Daoism in Brazil: The Globalization of the Orthodox Unity (Zhengyi) Tradition
Abstract
The Daoist Society of Brazil (Sociedade Taoista do Brasil) was founded by Wu Jyh Cherng (Wu
Zhicheng 武志成), a Taiwanese immigrant, in 1991. Today the Society operates two temples in
Rio de Janeiro and São Paulo, and is the only religious organization in South America that is
affiliated with the Daoist Society of China in the Orthodox Unity (Zhengyi 正一) lineage. The
group, however, is not made up of other immigrants or Brazilians of Chinese descent; rather the
entire group and current priesthood consist of Brazilians of non-Chinese ancestry.
This essay examines the history and development of the Daoist Society of Brazil and its
members’ understandings of Daoism through site visits and interviews conducted in December
2009. From this I develop a theory of the particular characteristics of Brazilian religious culture
that enabled the formation of a Zhengyi Daoist community outside of ethnically Chinese people.
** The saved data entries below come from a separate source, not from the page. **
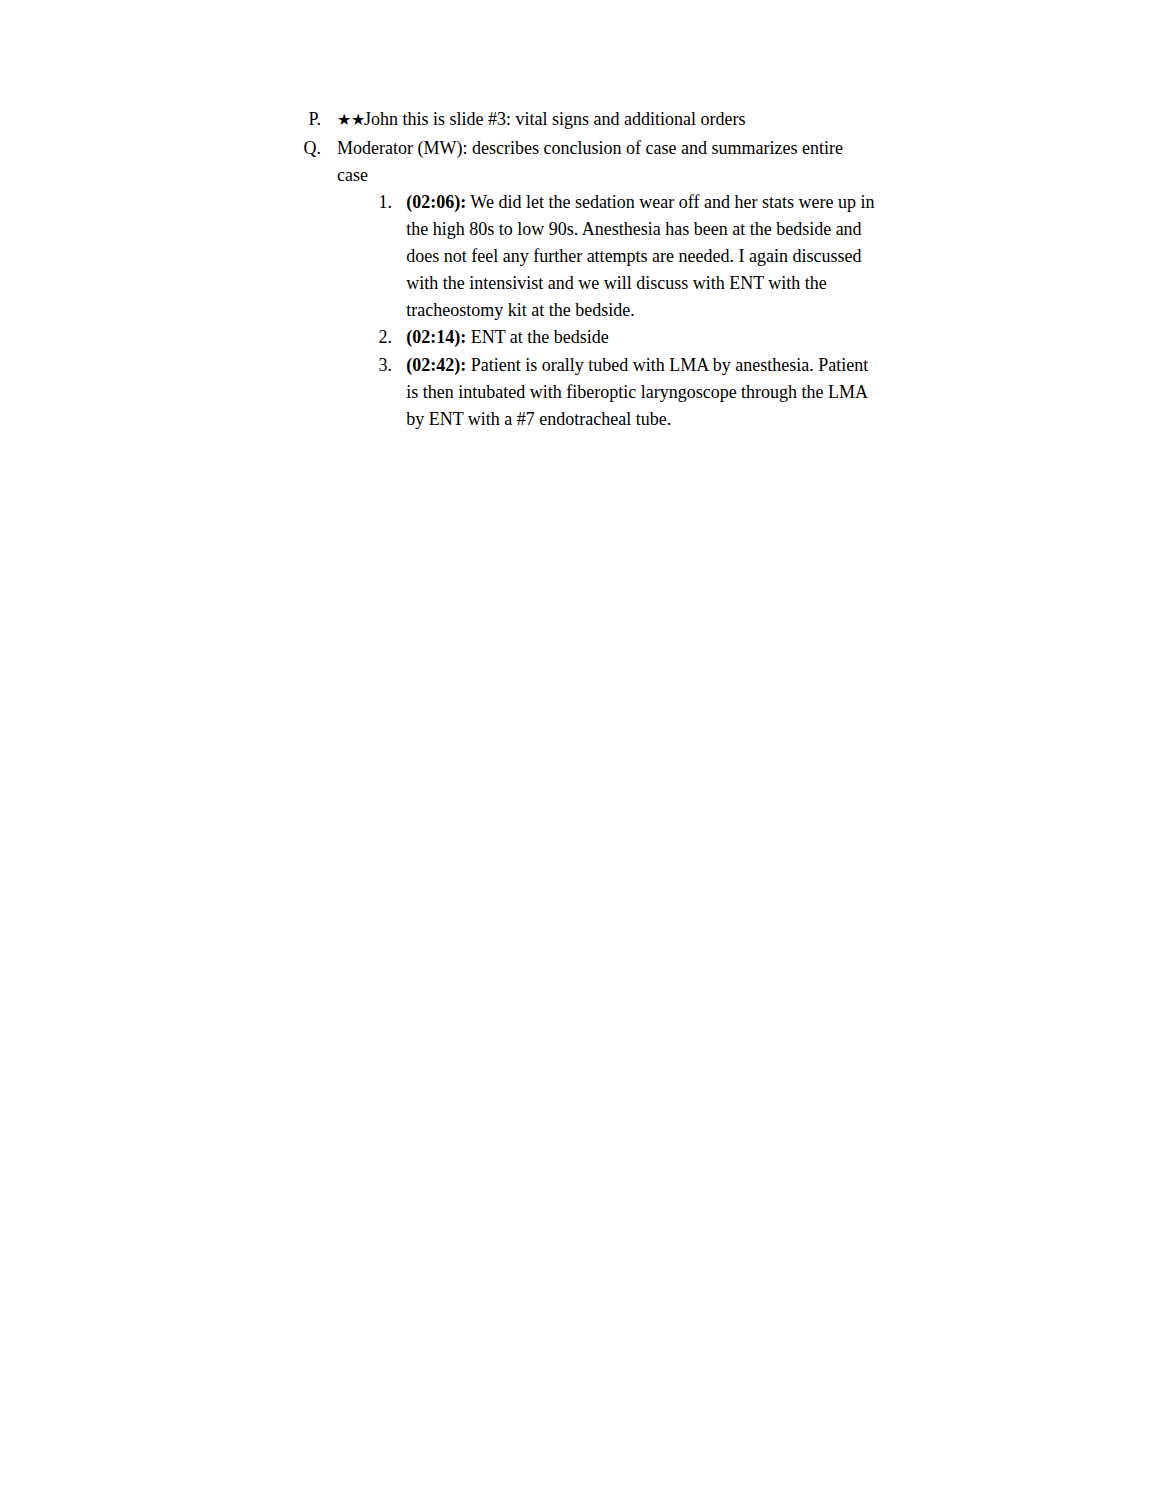★★John this is slide #3: vital signs and additional orders
Moderator (MW): describes conclusion of case and summarizes entire case
(02:06): We did let the sedation wear off and her stats were up in the high 80s to low 90s. Anesthesia has been at the bedside and does not feel any further attempts are needed. I again discussed with the intensivist and we will discuss with ENT with the tracheostomy kit at the bedside.
(02:14): ENT at the bedside
(02:42): Patient is orally tubed with LMA by anesthesia. Patient is then intubated with fiberoptic laryngoscope through the LMA by ENT with a #7 endotracheal tube.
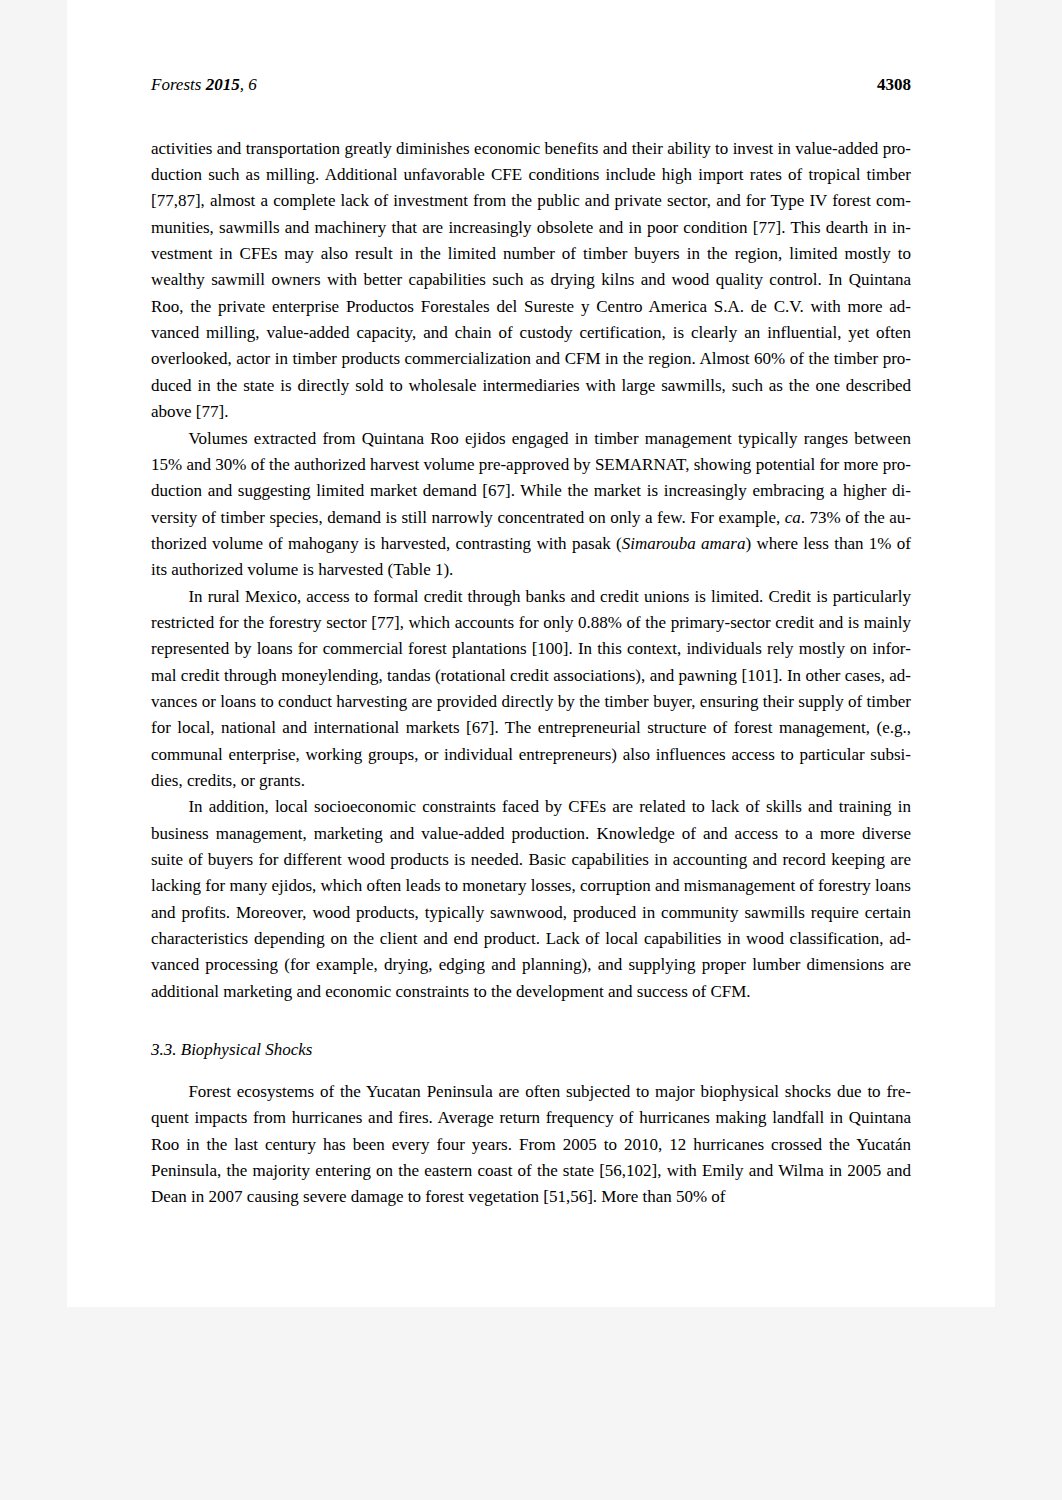Forests 2015, 6 4308
activities and transportation greatly diminishes economic benefits and their ability to invest in value-added production such as milling. Additional unfavorable CFE conditions include high import rates of tropical timber [77,87], almost a complete lack of investment from the public and private sector, and for Type IV forest communities, sawmills and machinery that are increasingly obsolete and in poor condition [77]. This dearth in investment in CFEs may also result in the limited number of timber buyers in the region, limited mostly to wealthy sawmill owners with better capabilities such as drying kilns and wood quality control. In Quintana Roo, the private enterprise Productos Forestales del Sureste y Centro America S.A. de C.V. with more advanced milling, value-added capacity, and chain of custody certification, is clearly an influential, yet often overlooked, actor in timber products commercialization and CFM in the region. Almost 60% of the timber produced in the state is directly sold to wholesale intermediaries with large sawmills, such as the one described above [77].
Volumes extracted from Quintana Roo ejidos engaged in timber management typically ranges between 15% and 30% of the authorized harvest volume pre-approved by SEMARNAT, showing potential for more production and suggesting limited market demand [67]. While the market is increasingly embracing a higher diversity of timber species, demand is still narrowly concentrated on only a few. For example, ca. 73% of the authorized volume of mahogany is harvested, contrasting with pasak (Simarouba amara) where less than 1% of its authorized volume is harvested (Table 1).
In rural Mexico, access to formal credit through banks and credit unions is limited. Credit is particularly restricted for the forestry sector [77], which accounts for only 0.88% of the primary-sector credit and is mainly represented by loans for commercial forest plantations [100]. In this context, individuals rely mostly on informal credit through moneylending, tandas (rotational credit associations), and pawning [101]. In other cases, advances or loans to conduct harvesting are provided directly by the timber buyer, ensuring their supply of timber for local, national and international markets [67]. The entrepreneurial structure of forest management, (e.g., communal enterprise, working groups, or individual entrepreneurs) also influences access to particular subsidies, credits, or grants.
In addition, local socioeconomic constraints faced by CFEs are related to lack of skills and training in business management, marketing and value-added production. Knowledge of and access to a more diverse suite of buyers for different wood products is needed. Basic capabilities in accounting and record keeping are lacking for many ejidos, which often leads to monetary losses, corruption and mismanagement of forestry loans and profits. Moreover, wood products, typically sawnwood, produced in community sawmills require certain characteristics depending on the client and end product. Lack of local capabilities in wood classification, advanced processing (for example, drying, edging and planning), and supplying proper lumber dimensions are additional marketing and economic constraints to the development and success of CFM.
3.3. Biophysical Shocks
Forest ecosystems of the Yucatan Peninsula are often subjected to major biophysical shocks due to frequent impacts from hurricanes and fires. Average return frequency of hurricanes making landfall in Quintana Roo in the last century has been every four years. From 2005 to 2010, 12 hurricanes crossed the Yucatán Peninsula, the majority entering on the eastern coast of the state [56,102], with Emily and Wilma in 2005 and Dean in 2007 causing severe damage to forest vegetation [51,56]. More than 50% of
The practices of the two temples thus represent a hybrid of Chinese and Brazilian cultural forms
that have been negotiated through a complex assessment of how to maintain authentic religious
traditions in a non-traditional cultural context. Although the transcultural practices of the Daoist
Society of Brazil can only be fully understood in these particular terms, the Society also
represents an important case study in the more general phenomenon of the globalization of
religious cultures and the formation of transcultural religious identities.